== EXERCISE PROMPT ==
Reproduce every line of the records that follow without any alteration, omitting the pictures.

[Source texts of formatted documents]
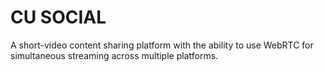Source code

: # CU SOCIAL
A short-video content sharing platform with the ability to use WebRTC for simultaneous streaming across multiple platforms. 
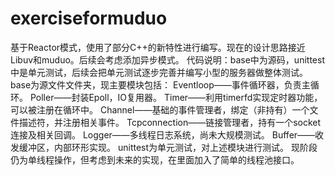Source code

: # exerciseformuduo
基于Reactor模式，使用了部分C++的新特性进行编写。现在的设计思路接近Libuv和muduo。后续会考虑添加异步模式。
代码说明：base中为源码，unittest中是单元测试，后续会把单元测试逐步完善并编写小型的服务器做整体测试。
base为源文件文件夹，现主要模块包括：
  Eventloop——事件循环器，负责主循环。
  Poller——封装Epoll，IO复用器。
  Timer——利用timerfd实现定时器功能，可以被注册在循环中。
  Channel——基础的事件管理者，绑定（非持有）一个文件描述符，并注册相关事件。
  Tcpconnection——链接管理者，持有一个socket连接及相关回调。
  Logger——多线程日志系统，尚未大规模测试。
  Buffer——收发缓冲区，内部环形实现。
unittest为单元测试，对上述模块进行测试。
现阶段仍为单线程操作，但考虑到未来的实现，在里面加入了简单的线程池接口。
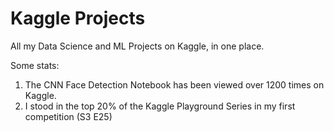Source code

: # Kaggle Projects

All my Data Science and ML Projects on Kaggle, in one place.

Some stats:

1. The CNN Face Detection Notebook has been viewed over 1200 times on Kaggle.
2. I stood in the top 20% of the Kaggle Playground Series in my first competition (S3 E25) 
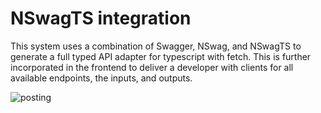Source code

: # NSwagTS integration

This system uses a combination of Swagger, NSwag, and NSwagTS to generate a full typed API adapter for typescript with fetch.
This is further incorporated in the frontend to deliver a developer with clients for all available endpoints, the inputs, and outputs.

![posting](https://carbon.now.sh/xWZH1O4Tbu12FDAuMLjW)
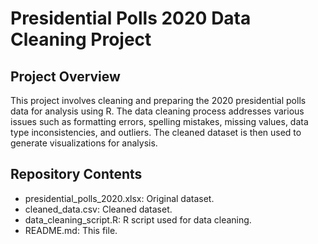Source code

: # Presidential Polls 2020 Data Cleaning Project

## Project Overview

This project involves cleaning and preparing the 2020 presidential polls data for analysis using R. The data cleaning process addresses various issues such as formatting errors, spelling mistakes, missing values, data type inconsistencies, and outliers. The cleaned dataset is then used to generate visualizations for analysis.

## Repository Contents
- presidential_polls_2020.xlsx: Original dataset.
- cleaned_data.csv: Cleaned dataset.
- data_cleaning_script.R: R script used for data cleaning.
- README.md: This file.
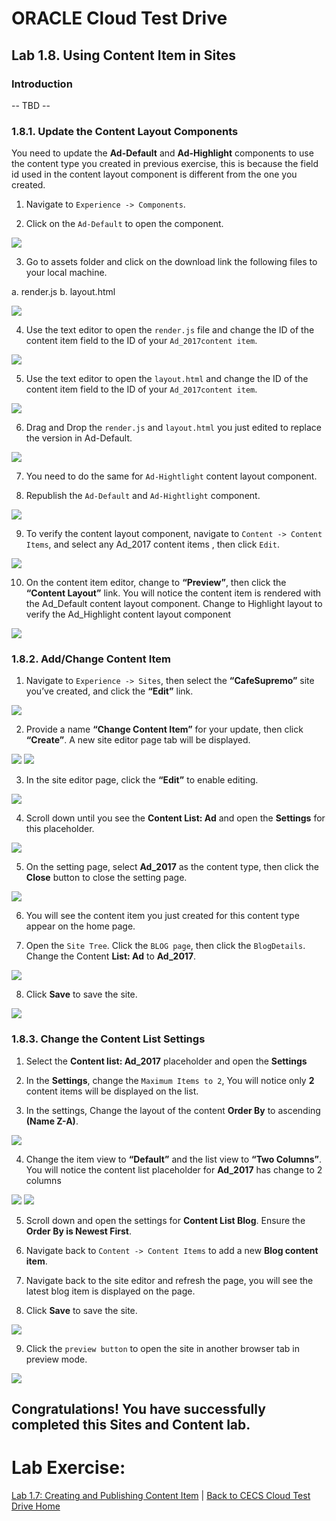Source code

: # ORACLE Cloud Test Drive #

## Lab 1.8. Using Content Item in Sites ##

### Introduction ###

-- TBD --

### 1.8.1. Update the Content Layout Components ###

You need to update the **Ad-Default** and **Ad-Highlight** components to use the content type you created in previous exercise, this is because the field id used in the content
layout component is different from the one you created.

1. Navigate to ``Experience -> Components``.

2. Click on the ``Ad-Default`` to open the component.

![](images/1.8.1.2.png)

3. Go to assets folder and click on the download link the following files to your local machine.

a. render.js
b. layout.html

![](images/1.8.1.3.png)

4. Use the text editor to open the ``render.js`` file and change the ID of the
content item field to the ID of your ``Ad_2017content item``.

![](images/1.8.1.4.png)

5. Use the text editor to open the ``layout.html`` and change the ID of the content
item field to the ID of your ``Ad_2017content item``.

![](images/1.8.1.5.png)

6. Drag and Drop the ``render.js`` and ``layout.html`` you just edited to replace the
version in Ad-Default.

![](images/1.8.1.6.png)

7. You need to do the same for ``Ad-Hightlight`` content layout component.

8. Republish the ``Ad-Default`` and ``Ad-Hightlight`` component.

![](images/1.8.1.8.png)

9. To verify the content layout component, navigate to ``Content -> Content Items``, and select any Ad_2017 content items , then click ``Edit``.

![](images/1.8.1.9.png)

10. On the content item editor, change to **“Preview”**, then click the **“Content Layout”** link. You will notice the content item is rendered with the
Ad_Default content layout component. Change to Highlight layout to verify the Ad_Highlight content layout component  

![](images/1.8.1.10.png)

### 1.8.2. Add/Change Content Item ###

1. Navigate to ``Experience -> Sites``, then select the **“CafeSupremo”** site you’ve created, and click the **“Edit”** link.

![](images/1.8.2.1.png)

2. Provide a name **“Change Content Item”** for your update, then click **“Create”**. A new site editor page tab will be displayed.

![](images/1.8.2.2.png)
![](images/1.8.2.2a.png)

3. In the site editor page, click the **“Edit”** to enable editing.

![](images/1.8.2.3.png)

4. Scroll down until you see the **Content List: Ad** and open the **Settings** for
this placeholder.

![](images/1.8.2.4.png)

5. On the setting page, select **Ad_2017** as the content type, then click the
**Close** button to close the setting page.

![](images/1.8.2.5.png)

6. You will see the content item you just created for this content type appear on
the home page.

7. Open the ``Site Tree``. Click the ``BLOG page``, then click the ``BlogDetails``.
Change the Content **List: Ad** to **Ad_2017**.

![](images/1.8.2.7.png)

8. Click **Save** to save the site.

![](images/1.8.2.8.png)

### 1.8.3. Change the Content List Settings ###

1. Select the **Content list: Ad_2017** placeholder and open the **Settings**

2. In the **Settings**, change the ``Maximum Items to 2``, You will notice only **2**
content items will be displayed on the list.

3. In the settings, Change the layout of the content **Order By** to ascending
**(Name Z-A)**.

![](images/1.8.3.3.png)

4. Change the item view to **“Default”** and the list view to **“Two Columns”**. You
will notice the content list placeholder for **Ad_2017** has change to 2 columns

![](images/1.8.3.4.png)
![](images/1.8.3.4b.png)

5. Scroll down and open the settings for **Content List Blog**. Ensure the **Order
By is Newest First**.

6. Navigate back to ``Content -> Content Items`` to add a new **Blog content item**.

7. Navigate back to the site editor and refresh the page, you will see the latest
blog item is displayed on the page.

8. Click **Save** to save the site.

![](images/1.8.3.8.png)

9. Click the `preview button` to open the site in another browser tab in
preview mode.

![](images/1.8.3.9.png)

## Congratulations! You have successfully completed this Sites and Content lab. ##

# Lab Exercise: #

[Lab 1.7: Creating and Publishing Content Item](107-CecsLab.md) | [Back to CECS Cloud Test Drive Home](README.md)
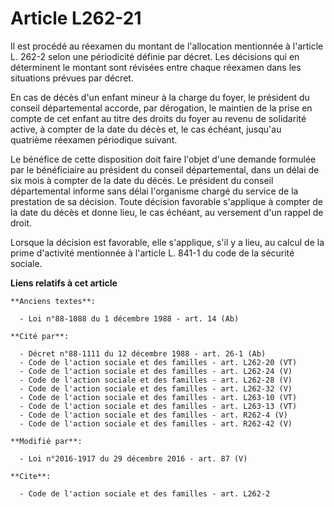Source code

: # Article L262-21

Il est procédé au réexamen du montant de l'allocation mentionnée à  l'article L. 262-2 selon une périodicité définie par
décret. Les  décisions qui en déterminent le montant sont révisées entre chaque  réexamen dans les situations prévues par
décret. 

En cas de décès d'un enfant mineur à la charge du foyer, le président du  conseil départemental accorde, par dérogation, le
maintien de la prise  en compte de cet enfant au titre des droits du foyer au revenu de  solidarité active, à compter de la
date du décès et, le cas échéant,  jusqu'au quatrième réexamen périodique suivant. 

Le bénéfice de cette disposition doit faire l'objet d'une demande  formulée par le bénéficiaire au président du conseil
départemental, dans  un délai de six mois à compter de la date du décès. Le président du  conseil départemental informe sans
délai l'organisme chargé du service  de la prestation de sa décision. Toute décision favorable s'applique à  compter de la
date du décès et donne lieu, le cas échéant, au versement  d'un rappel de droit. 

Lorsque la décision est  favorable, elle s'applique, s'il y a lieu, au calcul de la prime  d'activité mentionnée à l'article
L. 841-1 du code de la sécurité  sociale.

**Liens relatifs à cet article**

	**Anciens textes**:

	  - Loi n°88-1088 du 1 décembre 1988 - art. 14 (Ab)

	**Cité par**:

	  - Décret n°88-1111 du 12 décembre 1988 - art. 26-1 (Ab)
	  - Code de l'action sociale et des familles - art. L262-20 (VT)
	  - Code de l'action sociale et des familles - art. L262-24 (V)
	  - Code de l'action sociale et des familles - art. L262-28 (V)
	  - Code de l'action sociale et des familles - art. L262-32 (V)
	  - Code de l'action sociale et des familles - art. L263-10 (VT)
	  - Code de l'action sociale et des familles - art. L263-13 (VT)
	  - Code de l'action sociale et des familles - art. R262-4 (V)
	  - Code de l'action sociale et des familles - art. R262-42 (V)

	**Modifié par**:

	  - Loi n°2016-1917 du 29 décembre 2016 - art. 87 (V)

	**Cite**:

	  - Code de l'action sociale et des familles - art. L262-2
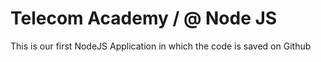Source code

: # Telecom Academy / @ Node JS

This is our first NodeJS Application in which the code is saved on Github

== WRITTEN RESPONSE ==
Source code

: # CU SOCIAL
A short-video content sharing platform with the ability to use WebRTC for simultaneous streaming across multiple platforms. 
Source code

: # exerciseformuduo
基于Reactor模式，使用了部分C++的新特性进行编写。现在的设计思路接近Libuv和muduo。后续会考虑添加异步模式。
代码说明：base中为源码，unittest中是单元测试，后续会把单元测试逐步完善并编写小型的服务器做整体测试。
base为源文件文件夹，现主要模块包括：
  Eventloop——事件循环器，负责主循环。
  Poller——封装Epoll，IO复用器。
  Timer——利用timerfd实现定时器功能，可以被注册在循环中。
  Channel——基础的事件管理者，绑定（非持有）一个文件描述符，并注册相关事件。
  Tcpconnection——链接管理者，持有一个socket连接及相关回调。
  Logger——多线程日志系统，尚未大规模测试。
  Buffer——收发缓冲区，内部环形实现。
unittest为单元测试，对上述模块进行测试。
现阶段仍为单线程操作，但考虑到未来的实现，在里面加入了简单的线程池接口。
Source code

: # Kaggle Projects

All my Data Science and ML Projects on Kaggle, in one place.

Some stats:

1. The CNN Face Detection Notebook has been viewed over 1200 times on Kaggle.
2. I stood in the top 20% of the Kaggle Playground Series in my first competition (S3 E25) 
Source code

: # NSwagTS integration

This system uses a combination of Swagger, NSwag, and NSwagTS to generate a full typed API adapter for typescript with fetch.
This is further incorporated in the frontend to deliver a developer with clients for all available endpoints, the inputs, and outputs.

![posting](https://carbon.now.sh/xWZH1O4Tbu12FDAuMLjW)
Source code

: # Presidential Polls 2020 Data Cleaning Project

## Project Overview

This project involves cleaning and preparing the 2020 presidential polls data for analysis using R. The data cleaning process addresses various issues such as formatting errors, spelling mistakes, missing values, data type inconsistencies, and outliers. The cleaned dataset is then used to generate visualizations for analysis.

## Repository Contents
- presidential_polls_2020.xlsx: Original dataset.
- cleaned_data.csv: Cleaned dataset.
- data_cleaning_script.R: R script used for data cleaning.
- README.md: This file.
Source code

: # ORACLE Cloud Test Drive #

## Lab 1.8. Using Content Item in Sites ##

### Introduction ###

-- TBD --

### 1.8.1. Update the Content Layout Components ###

You need to update the **Ad-Default** and **Ad-Highlight** components to use the content type you created in previous exercise, this is because the field id used in the content
layout component is different from the one you created.

1. Navigate to ``Experience -> Components``.

2. Click on the ``Ad-Default`` to open the component.

![](images/1.8.1.2.png)

3. Go to assets folder and click on the download link the following files to your local machine.

a. render.js
b. layout.html

![](images/1.8.1.3.png)

4. Use the text editor to open the ``render.js`` file and change the ID of the
content item field to the ID of your ``Ad_2017content item``.

![](images/1.8.1.4.png)

5. Use the text editor to open the ``layout.html`` and change the ID of the content
item field to the ID of your ``Ad_2017content item``.

![](images/1.8.1.5.png)

6. Drag and Drop the ``render.js`` and ``layout.html`` you just edited to replace the
version in Ad-Default.

![](images/1.8.1.6.png)

7. You need to do the same for ``Ad-Hightlight`` content layout component.

8. Republish the ``Ad-Default`` and ``Ad-Hightlight`` component.

![](images/1.8.1.8.png)

9. To verify the content layout component, navigate to ``Content -> Content Items``, and select any Ad_2017 content items , then click ``Edit``.

![](images/1.8.1.9.png)

10. On the content item editor, change to **“Preview”**, then click the **“Content Layout”** link. You will notice the content item is rendered with the
Ad_Default content layout component. Change to Highlight layout to verify the Ad_Highlight content layout component  

![](images/1.8.1.10.png)

### 1.8.2. Add/Change Content Item ###

1. Navigate to ``Experience -> Sites``, then select the **“CafeSupremo”** site you’ve created, and click the **“Edit”** link.

![](images/1.8.2.1.png)

2. Provide a name **“Change Content Item”** for your update, then click **“Create”**. A new site editor page tab will be displayed.

![](images/1.8.2.2.png)
![](images/1.8.2.2a.png)

3. In the site editor page, click the **“Edit”** to enable editing.

![](images/1.8.2.3.png)

4. Scroll down until you see the **Content List: Ad** and open the **Settings** for
this placeholder.

![](images/1.8.2.4.png)

5. On the setting page, select **Ad_2017** as the content type, then click the
**Close** button to close the setting page.

![](images/1.8.2.5.png)

6. You will see the content item you just created for this content type appear on
the home page.

7. Open the ``Site Tree``. Click the ``BLOG page``, then click the ``BlogDetails``.
Change the Content **List: Ad** to **Ad_2017**.

![](images/1.8.2.7.png)

8. Click **Save** to save the site.

![](images/1.8.2.8.png)

### 1.8.3. Change the Content List Settings ###

1. Select the **Content list: Ad_2017** placeholder and open the **Settings**

2. In the **Settings**, change the ``Maximum Items to 2``, You will notice only **2**
content items will be displayed on the list.

3. In the settings, Change the layout of the content **Order By** to ascending
**(Name Z-A)**.

![](images/1.8.3.3.png)

4. Change the item view to **“Default”** and the list view to **“Two Columns”**. You
will notice the content list placeholder for **Ad_2017** has change to 2 columns

![](images/1.8.3.4.png)
![](images/1.8.3.4b.png)

5. Scroll down and open the settings for **Content List Blog**. Ensure the **Order
By is Newest First**.

6. Navigate back to ``Content -> Content Items`` to add a new **Blog content item**.

7. Navigate back to the site editor and refresh the page, you will see the latest
blog item is displayed on the page.

8. Click **Save** to save the site.

![](images/1.8.3.8.png)

9. Click the `preview button` to open the site in another browser tab in
preview mode.

![](images/1.8.3.9.png)

## Congratulations! You have successfully completed this Sites and Content lab. ##

# Lab Exercise: #

[Lab 1.7: Creating and Publishing Content Item](107-CecsLab.md) | [Back to CECS Cloud Test Drive Home](README.md)
Source code

: # Article L262-21

Il est procédé au réexamen du montant de l'allocation mentionnée à  l'article L. 262-2 selon une périodicité définie par
décret. Les  décisions qui en déterminent le montant sont révisées entre chaque  réexamen dans les situations prévues par
décret. 

En cas de décès d'un enfant mineur à la charge du foyer, le président du  conseil départemental accorde, par dérogation, le
maintien de la prise  en compte de cet enfant au titre des droits du foyer au revenu de  solidarité active, à compter de la
date du décès et, le cas échéant,  jusqu'au quatrième réexamen périodique suivant. 

Le bénéfice de cette disposition doit faire l'objet d'une demande  formulée par le bénéficiaire au président du conseil
départemental, dans  un délai de six mois à compter de la date du décès. Le président du  conseil départemental informe sans
délai l'organisme chargé du service  de la prestation de sa décision. Toute décision favorable s'applique à  compter de la
date du décès et donne lieu, le cas échéant, au versement  d'un rappel de droit. 

Lorsque la décision est  favorable, elle s'applique, s'il y a lieu, au calcul de la prime  d'activité mentionnée à l'article
L. 841-1 du code de la sécurité  sociale.

**Liens relatifs à cet article**

	**Anciens textes**:

	  - Loi n°88-1088 du 1 décembre 1988 - art. 14 (Ab)

	**Cité par**:

	  - Décret n°88-1111 du 12 décembre 1988 - art. 26-1 (Ab)
	  - Code de l'action sociale et des familles - art. L262-20 (VT)
	  - Code de l'action sociale et des familles - art. L262-24 (V)
	  - Code de l'action sociale et des familles - art. L262-28 (V)
	  - Code de l'action sociale et des familles - art. L262-32 (V)
	  - Code de l'action sociale et des familles - art. L263-10 (VT)
	  - Code de l'action sociale et des familles - art. L263-13 (VT)
	  - Code de l'action sociale et des familles - art. R262-4 (V)
	  - Code de l'action sociale et des familles - art. R262-42 (V)

	**Modifié par**:

	  - Loi n°2016-1917 du 29 décembre 2016 - art. 87 (V)

	**Cite**:

	  - Code de l'action sociale et des familles - art. L262-2
Source code

: # Telecom Academy / @ Node JS

This is our first NodeJS Application in which the code is saved on Github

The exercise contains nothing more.